Lo sé bien, reírse cruelmente de las personas sencillas.
Me gradué de la facultad de economía y recientemente conseguí un trabajo como contable en una empresa privada. Podría parecer que mis sueños se habían hecho realidad: un buen empleo, estabilidad, la oportunidad de comenzar una nueva vida en una ciudad grande. Pero en cuestión de días me vi sumergida en recuerdos que había intentado olvidar durante años. Fue como regresar a mis años de estudio, cuando me etiquetaban de “pueblerina” y no se molestaban en ocultar su desprecio.
Nunca olvidaré cómo las chicas de la facultad me miraban con mofa y desdén, como si yo no fuera una persona sino una intrusa en su mundo perfecto y reluciente. Sin maquillaje, con un abrigo viejo, cargando una mochila que contenía, en lugar de cosméticos, pasteles caseros de mi abuela. No pensaba en mi apariencia, solo en no perder el tren, subir al autobús correcto, o no confundirme de edificio en el campus. En mi mundo no había lugar para el maquillaje, solo para el miedo y el esfuerzo.
Vengo de un pequeño pueblo cerca de Burgos. Mi padre trabajaba en un taller y mi madre en la oficina de correos. Ingresé a la universidad sin tutores particulares, sin contactos, sin dinero; solo me dedicaba a estudiar hasta altas horas de la noche, con las manos entumecidas por el frío. Y cuando fui aceptada, estaba segura de que lo peor había pasado. Me equivoqué.
Nada cambió. Las chicas de la ciudad seguían burlándose de mí cuando caminaba sobre la nieve con mis únicas botas de gamuza, no a la moda, pero cálidas. Pasaban de largo como si fuera invisible, especialmente si me veían temblando en la parada del autobús, calentando mis manos con mi aliento. Al principio me ignoraban, luego empezaron a invitarme “a tomar un café”, sabiendo que no podría aceptar porque no tenía dinero. Para ellas era un entretenimiento perverso ver cómo yo rechazaba con una sonrisa forzada.

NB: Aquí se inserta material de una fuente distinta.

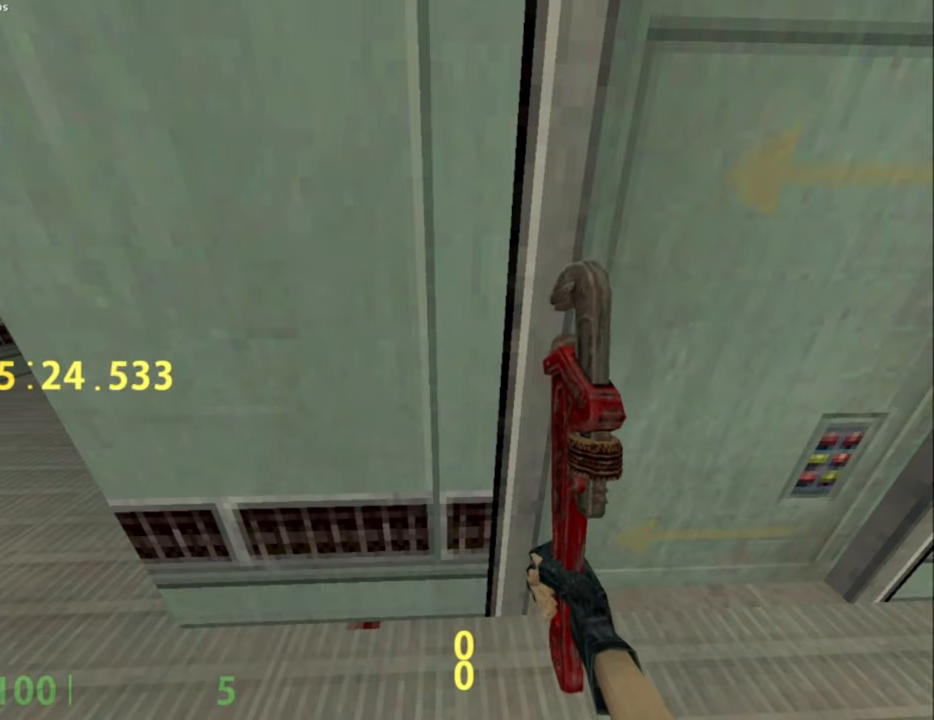
{"keys": [], "mouse": [], "events": []}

Fue entonces cuando conocí a Mateo. Un “inadaptado” como yo, un chico del campo cerca de León, esbelto, tímido, callado. Sabía bien lo que era estar en la biblioteca con un pedazo de pan esperando a que encendieran las luces en la residencia universitaria. Nos hicimos amigos. Nunca fuimos pareja, pero nos convertimos en verdaderos compañeros. Aún mantenemos el contacto. Él regresó cerca de sus padres; ayuda en la granja y trabaja en el ayuntamiento. Yo me mudé a Salamanca para estar cerca de mi hermana, que quedó sola con su hijo y no puedo abandonarla.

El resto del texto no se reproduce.